Electronic design files:
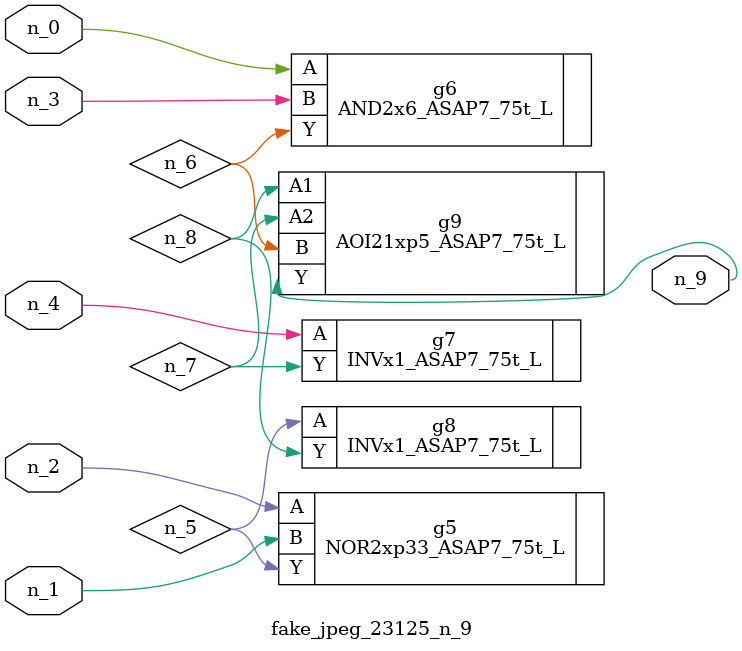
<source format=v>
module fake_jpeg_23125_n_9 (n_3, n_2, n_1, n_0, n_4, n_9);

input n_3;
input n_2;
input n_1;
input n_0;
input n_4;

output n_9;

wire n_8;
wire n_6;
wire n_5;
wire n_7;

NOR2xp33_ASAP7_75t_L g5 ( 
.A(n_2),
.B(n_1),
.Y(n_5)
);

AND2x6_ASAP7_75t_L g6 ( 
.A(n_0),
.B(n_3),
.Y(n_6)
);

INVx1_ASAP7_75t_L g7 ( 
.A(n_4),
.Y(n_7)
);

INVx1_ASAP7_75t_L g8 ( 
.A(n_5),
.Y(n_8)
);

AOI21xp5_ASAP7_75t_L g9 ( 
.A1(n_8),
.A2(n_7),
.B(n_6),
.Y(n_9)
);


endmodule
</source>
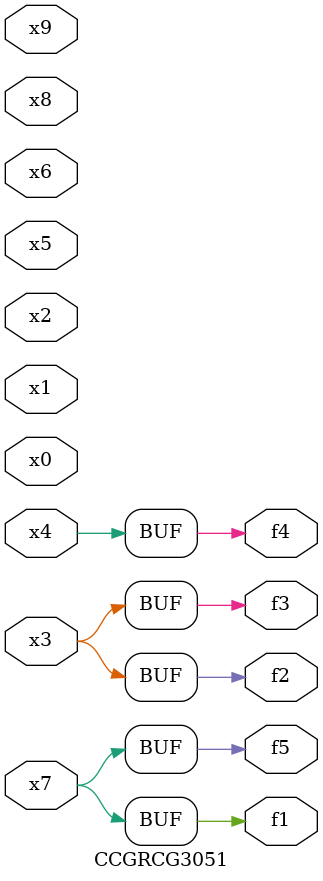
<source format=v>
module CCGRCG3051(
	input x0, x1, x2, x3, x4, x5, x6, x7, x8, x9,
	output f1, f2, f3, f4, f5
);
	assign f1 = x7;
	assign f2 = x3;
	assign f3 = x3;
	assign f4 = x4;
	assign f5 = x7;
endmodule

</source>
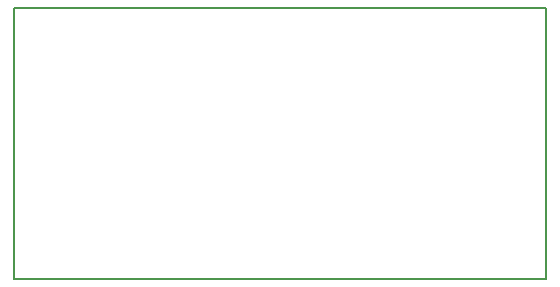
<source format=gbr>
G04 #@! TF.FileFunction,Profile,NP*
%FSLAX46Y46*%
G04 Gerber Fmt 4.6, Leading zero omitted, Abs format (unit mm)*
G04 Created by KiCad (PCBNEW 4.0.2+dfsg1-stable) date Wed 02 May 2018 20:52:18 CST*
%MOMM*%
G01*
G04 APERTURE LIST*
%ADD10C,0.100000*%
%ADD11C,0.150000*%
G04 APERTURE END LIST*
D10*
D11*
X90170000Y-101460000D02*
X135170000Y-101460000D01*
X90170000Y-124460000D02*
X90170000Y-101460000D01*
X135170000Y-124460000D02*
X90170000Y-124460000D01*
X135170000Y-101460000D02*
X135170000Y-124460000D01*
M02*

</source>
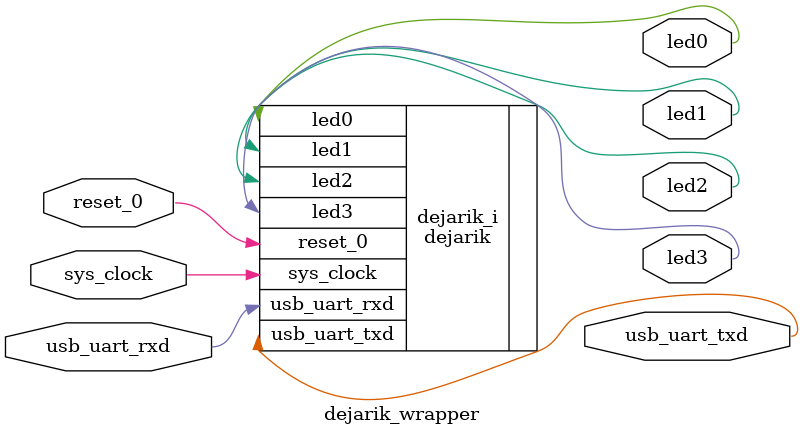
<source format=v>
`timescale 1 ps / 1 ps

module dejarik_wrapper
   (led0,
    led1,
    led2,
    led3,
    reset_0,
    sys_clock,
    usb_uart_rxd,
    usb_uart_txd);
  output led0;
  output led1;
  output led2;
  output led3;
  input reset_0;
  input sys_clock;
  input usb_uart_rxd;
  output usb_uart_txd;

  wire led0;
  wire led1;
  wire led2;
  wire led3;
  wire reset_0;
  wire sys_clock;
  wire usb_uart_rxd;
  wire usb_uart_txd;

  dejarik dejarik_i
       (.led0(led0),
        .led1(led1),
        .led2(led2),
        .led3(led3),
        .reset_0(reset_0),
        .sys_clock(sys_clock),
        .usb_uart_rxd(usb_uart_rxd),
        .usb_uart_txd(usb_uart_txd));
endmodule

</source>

Instructions for the task: Each line from the one with "input reset_0;" through the end of the records above should be written out exactly. No other line should appear.

Worked solution:
  input reset_0;
  input sys_clock;
  input usb_uart_rxd;
  output usb_uart_txd;

  wire led0;
  wire led1;
  wire led2;
  wire led3;
  wire reset_0;
  wire sys_clock;
  wire usb_uart_rxd;
  wire usb_uart_txd;

  dejarik dejarik_i
       (.led0(led0),
        .led1(led1),
        .led2(led2),
        .led3(led3),
        .reset_0(reset_0),
        .sys_clock(sys_clock),
        .usb_uart_rxd(usb_uart_rxd),
        .usb_uart_txd(usb_uart_txd));
endmodule

</source>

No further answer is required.